╭─ Extract to read
Next we generate the input and output arrays:

The input will consist on sentences of a fixed (maxlen) lenght, while the outputs will be the next characters in the text.

So, if the text is "Welcome to deep learning course" with maxlen = 5, we will have:

Input = [ w, e, l, c, o, e, l, c, o, m, l, c, o, m, e, ... ] Output = [ m, e, , ... ]
In order to avoid overfitting (and improve performances) we can add a step to the structure so that with step = 3, for example:

Input = [ w, e, l, c, o, c, o, m, e, , m, e, , t, o, ... ] Output = [ m, t, , ... ]

In [None]:
# cut the text in semi-redundant sequences of maxlen characters
maxlen = 40
step = 3
sentences = []
next_chars = []
for i in range(0, len(text) - maxlen, step):
    sentences.append(text[i : i + maxlen])
    next_chars.append(text[i + maxlen])
print("Number of sequences:", len(sentences))

In [None]:
sentences[:6]

In [None]:
next_chars[:6]

In [None]:
x = np.zeros((len(sentences), maxlen, len(chars)), dtype=np.bool)
y = np.zeros(len(sentences), dtype=np.int32)
for i, sentence in enumerate(sentences):
    for t, char in enumerate(sentence):
        x[i, t, char_indices.get(char, 0)] = 1
    y[i] = char_indices.get(next_chars[i], 0)
print(x.shape, y.shape)

## Build the model: a single LSTM layer


In [None]:
model = keras.Sequential(
    [
        keras.Input(shape=(maxlen, len(chars))),
        layers.LSTM(128),
        layers.Dense(len(chars), activation="softmax"),
    ]
)
model.compile(loss="sparse_categorical_crossentropy",
              optimizer='adam', metrics=['accuracy'])

In [None]:
def sample(preds, temperature=0.2):
    # helper function to sample an index from a probability array
    preds = np.asarray(preds).astype("float64")
    preds = np.log(preds) / temperature
    exp_preds = np.exp(preds)
    preds = exp_preds / np.sum(exp_preds)
    probas = np.random.multinomial(1, preds, 1)
    return np.argmax(probas)

In [None]:
epochs = 300
batch_size = 256

epoch = 0
for epoch_ind in range(int(epochs/10)):
    if epoch_ind < 4:
        epoch += 1
        model.fit(x, y, batch_size=batch_size, epochs=1)
    else:
        epoch += 10
        model.fit(x, y, batch_size=batch_size, epochs=10)
╰─
**Problems and tasks:**
1. Summarize the LSTM text-generation excerpt in two sentences.
2. In the LSTM text-generation excerpt, what values does the code assign to maxlen and step?
3. Write the next part of the LSTM text-generation excerpt, picking up after its training loop.
╭─ Data for review
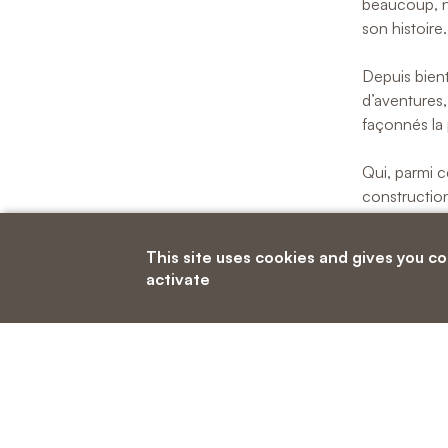
beaucoup, ne
son histoire
Depuis bien
d’aventures,
façonnés la 
Qui, parmi ce
construction
Qui pour se 
This site uses cookies and gives you c
de ces voûtes
activate
Qui se souvi
avec la cons
Qui a en mém
croisée du t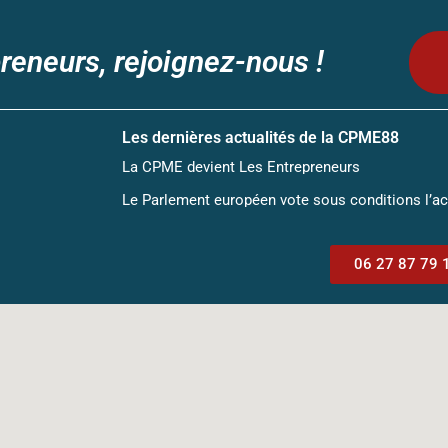
reneurs, rejoignez-nous !
Les dernières actualités de la CPME88
La CPME devient Les Entrepreneurs
Le Parlement européen vote sous conditions l’a
06 27 87 79 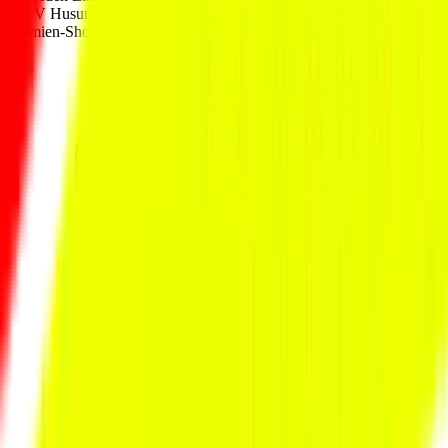
HSrV Husum
automatisch eine Prämie. Es stehen insgesamt 2.025
Prämien-Shops zur Auswahl.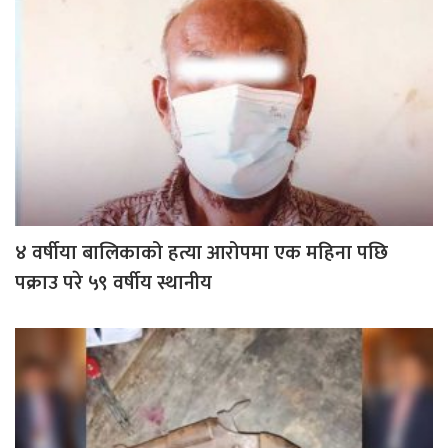
४ वर्षीया बालिकाको हत्या आरोपमा एक महिना पछि
पक्राउ परे ५९ वर्षीय स्थानीय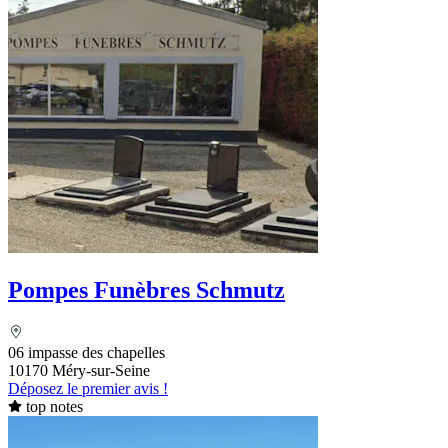
Pompes Funèbres Schmutz
06 impasse des chapelles
10170 Méry-sur-Seine
Déposez le premier avis !
top notes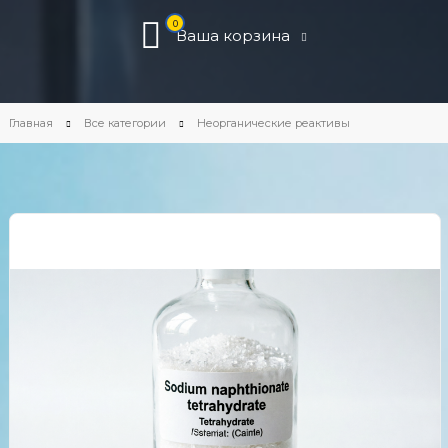
0
Ваша корзина
Главная
Все категории
Неорганические реактивы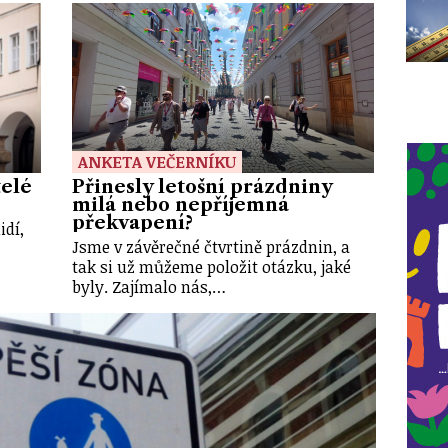
ANKETA VEČERNÍKU
elé
Přinesly letošní prázdniny
milá nebo nepříjemná
překvapení?
idí,
Jsme v závěrečné čtvrtině prázdnin, a
tak si už můžeme položit otázku, jaké
byly. Zajímalo nás,…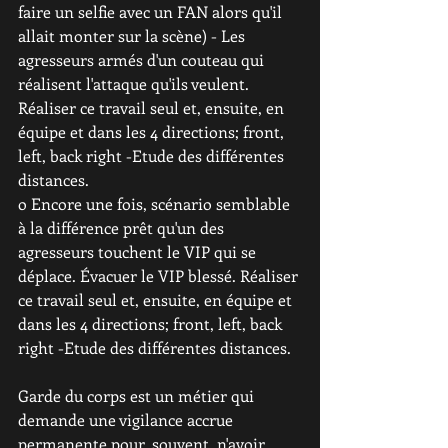
faire un selfie avec un FAN alors qu'il 
allait monter sur la scène) - Les 
agresseurs armés d'un couteau qui 
réalisent l'attaque qu'ils veulent. 
Réaliser ce travail seul et, ensuite, en 
équipe et dans les 4 directions; front, 
left, back right -Etude des différentes 
distances.
o Encore une fois, scénario semblable 
à la différence prêt qu'un des 
agresseurs touchent le VIP qui se 
déplace. Évacuer le VIP blessé. Réaliser 
ce travail seul et, ensuite, en équipe et 
dans les 4 directions; front, left, back 
right -Etude des différentes distances.
Garde du corps est un métier qui 
demande une vigilance accrue 
permanente pour, souvent, n'avoir 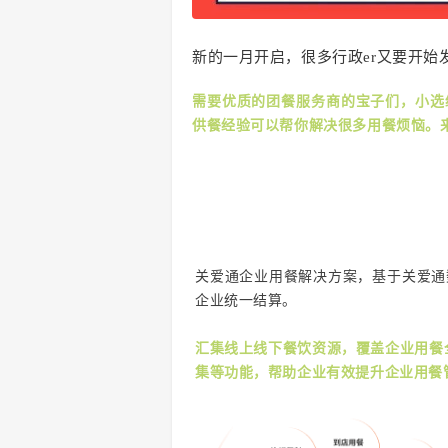
新的一月开启，很多行政er又要开始
需要优质的团餐服务商的宝子们，小选
供餐经验可以帮你解决很多用餐烦恼。
关爱通企业用餐解决方案，基于关爱通
企业统一结算。
汇集线上线下餐饮资源，覆盖企业用餐
集等功能，帮助企业有效提升企业用餐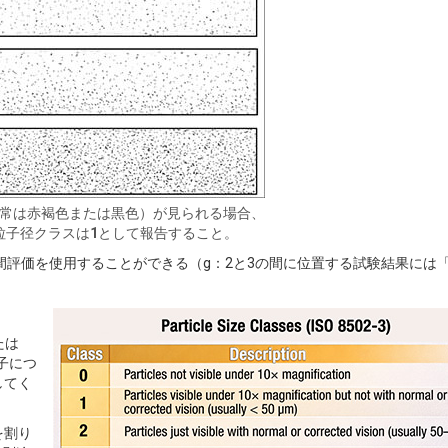
常は赤褐色または黒色）が見られる場合、
粒子径クラスは
1
として報告すること。
間評価を使用することができる（g：2と3の間に位置する試験結果には「2
たは
子につ
してく
を割り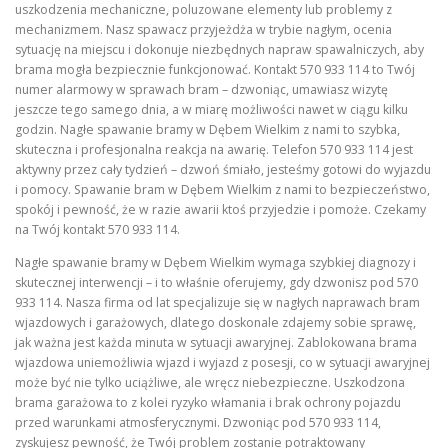
uszkodzenia mechaniczne, poluzowane elementy lub problemy z
mechanizmem. Nasz spawacz przyjeżdża w trybie nagłym, ocenia
sytuację na miejscu i dokonuje niezbędnych napraw spawalniczych, aby
brama mogła bezpiecznie funkcjonować. Kontakt 570 933 114 to Twój
numer alarmowy w sprawach bram – dzwoniąc, umawiasz wizytę
jeszcze tego samego dnia, a w miarę możliwości nawet w ciągu kilku
godzin. Nagłe spawanie bramy w Dębem Wielkim z nami to szybka,
skuteczna i profesjonalna reakcja na awarię. Telefon 570 933 114 jest
aktywny przez cały tydzień – dzwoń śmiało, jesteśmy gotowi do wyjazdu
i pomocy. Spawanie bram w Dębem Wielkim z nami to bezpieczeństwo,
spokój i pewność, że w razie awarii ktoś przyjedzie i pomoże. Czekamy
na Twój kontakt 570 933 114.
Nagłe spawanie bramy w Dębem Wielkim wymaga szybkiej diagnozy i
skutecznej interwencji – i to właśnie oferujemy, gdy dzwonisz pod 570
933 114. Nasza firma od lat specjalizuje się w nagłych naprawach bram
wjazdowych i garażowych, dlatego doskonale zdajemy sobie sprawę,
jak ważna jest każda minuta w sytuacji awaryjnej. Zablokowana brama
wjazdowa uniemożliwia wjazd i wyjazd z posesji, co w sytuacji awaryjnej
może być nie tylko uciążliwe, ale wręcz niebezpieczne. Uszkodzona
brama garażowa to z kolei ryzyko włamania i brak ochrony pojazdu
przed warunkami atmosferycznymi. Dzwoniąc pod 570 933 114,
zyskujesz pewność, że Twój problem zostanie potraktowany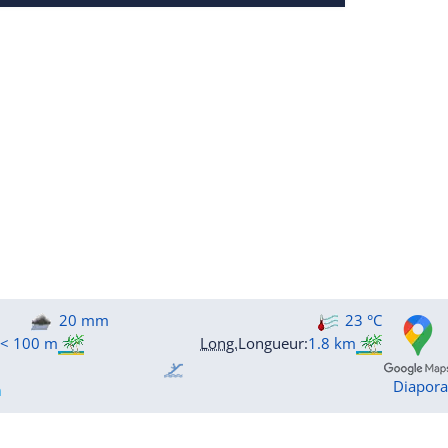
20 mm
23 °C
< 100 m
Long.
Longueur
:
1.8 km
Diapor
m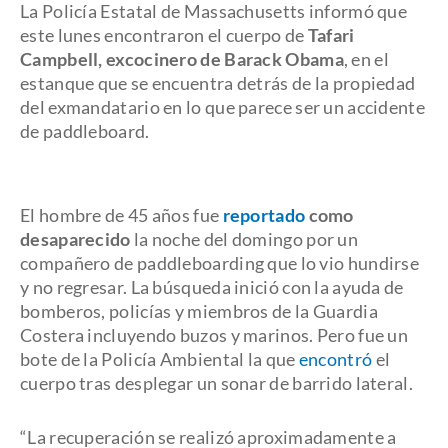
La Policía Estatal de Massachusetts informó que
este lunes encontraron el cuerpo de
Tafari
Campbell, excocinero de Barack Obama
, en el
estanque que se encuentra detrás de la propiedad
del exmandatario en lo que parece ser un accidente
de paddleboard.
El hombre de 45 años fue
reportado
como
desaparecido
la noche del domingo por un
compañero de paddleboarding que lo vio hundirse
y no regresar. La búsqueda inició con la ayuda de
bomberos, policías y miembros de la Guardia
Costera incluyendo buzos y marinos. Pero fue un
bote de la Policía Ambiental la que
encontró
el
cuerpo tras desplegar un sonar de barrido lateral.
“La recuperación se realizó aproximadamente a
╰─
**Responses by task:**
1. The excerpt cuts the text into sequences of maxlen characters, taking one every step characters, and pairs each sequence with the next character as its output before encoding both into the arrays x and y. It then builds a Keras model with a single LSTM layer of 128 units and a softmax Dense layer, defines a helper that samples an index using a temperature, and trains the model with a batch size of 256.

2. maxlen is set to 40, and step is set to 3.

3.
    print()
    print("Generating text after epoch: %d" % epoch)

    start_index = random.randint(0, len(text) - maxlen - 1)
    for diversity in [0.2, 0.5, 1.0]:
        print("...Diversity:", diversity)
        generated = ""
        sentence = text[start_index: start_index + maxlen]
        print('...Generating with seed: "' + sentence + '"')
        for i in range(150):
            x_pred = np.zeros((1, maxlen, len(chars)))
            for t, char in enumerate(sentence):
                x_pred[0, t, char_indices.get(char, 0)] = 1.0
            preds = model(x_pred).numpy()[0]
            next_index = sample(preds, diversity)
            next_char = indices_char[next_index]
            sentence = sentence[1:] + next_char
            generated += next_char

        print("...Generated: ", generated)
        print()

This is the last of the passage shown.